Great software speaks for itself.

Taming a large STI table - descendants_describable.gem

originally written March 22, 2014

Have you ever tracked and modelled business level events in your application? The Hired codebase started out with these kind of calls sprinkled throughout the controller layer.

Activity.create actor: current_user, type: "BidOnDeveloper", target: offer

Turns out you can do a whole lot with the expressive power of “this action is happening in our app”, such as inflating a pub/sub layer for decoupling certain kinds of behavior from the model/controller layers.

But having such an open publishing API map to a constraint-less activity tracking data model that will be used to compose key business metrics can sound dangerous.

How can we be sure that an activity that is only supposed to be fired once for the lifecycle of a user is indeed only fired once?

A new developer to the team may come along and accidentally fire a second UserCreated activity. If this code gets deployed you’ll have a mess of a table to clean up by de-duping. This is a pretty simple case, but with the right activity in the right context, it could balloon into a huge cleanup migration.

Since our activities table has a type column, we can conveniently use STI to introduce an inheritance layer below the Activity superclass that can have model-level validations applied, allowing ActiveModel to do most of the heavy lifting for us.

class BidOnDeveloper < Activity
  # This event doesnt make any sense without these
  validates_presence_of :actor
  validates_presence_of :target
  # ideally we can catch these cases before they get deployed

By adding this validation, we know that our test suite will correctly fail when inserting a related activity if a developer forgot to supply the parameter when triggering the event.

Naturally we’ll want to test this too.

# somewhere like spec/models/activities/bid_on_developer_spec.rb
it { should validate_presence_of(:actor) }
it { should validate_presence_of(:target) }

And of course, in a regular-sized app you’ll have at least 20 activities with similar looking validation constraints. So I actually wrote an Activity rails generator that spat out boilerplate class files for me to start adding validations. Quickly these validation sets became mixin modules to DRY things up.

class BidOnDeveloper
  # defined in models/activities/concerns
  include TargetRequired

# with similarly refactored specs
shared_examples_for 'TargetRequired' do
  it { should validate_presence_of(:target) }

describe BidOnDeveloper do
  it_behaves_like 'TargetRequired'

module Activities::Concerns::TargetRequired
  extend ActiveSupport::Concern

  included do
    validates_presence_of :target
    scope :missing_target, -> { where(target_id: nil) }

After ploughing through the most important types of activities in our table, I had quite a bit of boilerplate classes and mixin modules describing constraints and behavior. Despite my uneasy feeling about the #LOC being added, this was deployed and we cleaned up quite a lot of mistaken activity entries that occurred during the prior 10 months of life for Hired.

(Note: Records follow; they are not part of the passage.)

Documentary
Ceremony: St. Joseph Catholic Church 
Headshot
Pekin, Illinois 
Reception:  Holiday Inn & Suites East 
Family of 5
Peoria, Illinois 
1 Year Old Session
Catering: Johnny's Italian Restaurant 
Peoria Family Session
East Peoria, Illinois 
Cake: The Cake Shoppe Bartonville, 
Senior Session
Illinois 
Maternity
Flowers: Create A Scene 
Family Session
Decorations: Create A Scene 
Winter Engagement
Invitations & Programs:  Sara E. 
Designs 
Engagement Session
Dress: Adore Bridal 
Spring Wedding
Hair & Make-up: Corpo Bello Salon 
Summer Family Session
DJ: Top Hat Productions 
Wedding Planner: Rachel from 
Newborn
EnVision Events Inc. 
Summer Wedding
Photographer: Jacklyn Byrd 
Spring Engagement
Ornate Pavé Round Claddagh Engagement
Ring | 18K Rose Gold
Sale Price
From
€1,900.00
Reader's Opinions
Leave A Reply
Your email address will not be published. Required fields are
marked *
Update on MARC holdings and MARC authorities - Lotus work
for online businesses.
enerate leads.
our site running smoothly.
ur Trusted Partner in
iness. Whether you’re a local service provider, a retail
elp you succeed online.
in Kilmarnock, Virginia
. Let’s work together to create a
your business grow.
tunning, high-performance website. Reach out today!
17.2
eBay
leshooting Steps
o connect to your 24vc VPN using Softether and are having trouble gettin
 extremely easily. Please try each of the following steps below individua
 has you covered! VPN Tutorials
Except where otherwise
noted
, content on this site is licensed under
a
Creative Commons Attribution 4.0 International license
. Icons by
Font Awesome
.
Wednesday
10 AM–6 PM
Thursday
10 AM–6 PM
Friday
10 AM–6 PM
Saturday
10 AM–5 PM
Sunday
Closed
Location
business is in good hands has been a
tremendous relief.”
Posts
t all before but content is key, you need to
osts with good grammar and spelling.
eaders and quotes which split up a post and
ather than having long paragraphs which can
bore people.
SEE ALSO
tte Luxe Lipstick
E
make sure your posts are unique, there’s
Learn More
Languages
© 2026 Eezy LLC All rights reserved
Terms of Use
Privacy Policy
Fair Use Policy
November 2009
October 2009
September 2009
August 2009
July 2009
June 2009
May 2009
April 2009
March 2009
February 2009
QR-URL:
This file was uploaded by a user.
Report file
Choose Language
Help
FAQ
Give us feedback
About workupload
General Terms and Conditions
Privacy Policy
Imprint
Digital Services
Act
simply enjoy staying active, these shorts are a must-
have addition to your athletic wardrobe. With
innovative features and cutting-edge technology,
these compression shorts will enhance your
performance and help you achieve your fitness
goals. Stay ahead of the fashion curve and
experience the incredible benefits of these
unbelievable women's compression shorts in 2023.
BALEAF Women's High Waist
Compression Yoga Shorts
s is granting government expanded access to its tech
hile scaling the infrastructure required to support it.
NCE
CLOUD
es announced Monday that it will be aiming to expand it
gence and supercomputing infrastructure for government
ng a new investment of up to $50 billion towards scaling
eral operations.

But there were still these 10+ files in app/models/activities and a handful of concerns in app/models/activities/concerns that smacked of boilerplate cruft, and it would only get worse as our application grew.

All these files.

Why not create a small DSL for describing all of these activities with their shared behaviors that ties up the modules for me? (maybe even the tests!)

Thus descendants_describable.gem was born, allowing this file to be created

# config/intializers/activities.rb

Activity.describe_descendants_with(Activities::Concerns) do

  type :completed_survey do

  type :bid_on_developer do

  type :auction_membership_confirmed do
  # ... others omitted for brevity ...

and just because we’re lazy, if we want to experiment with individual behaviors, we can crack open the class right there and add whatever we want.

type :bid_on_developer do
  new_class.class_eval do
    # woah, we can destructure our polymorphic target relationship
    belongs_to :offer, foreign_key: :target_id, class_name: 'Offer'
    has_one :developer, through: :offer
    # Is this the beginning of an OfferTargetable descriptor module?

# => the number of bids that have been made to international candidates

We can still create traditional model classes if we wish for the behavior to live in a more permanent place.

And the best part:

It’s just active record objects with mixin modules

After the initial setup, our most important activities have been semantically described and documented with descendants_describable. A lot of our metric code has been cleaned up since we now have a place to encapsulate data model expectations.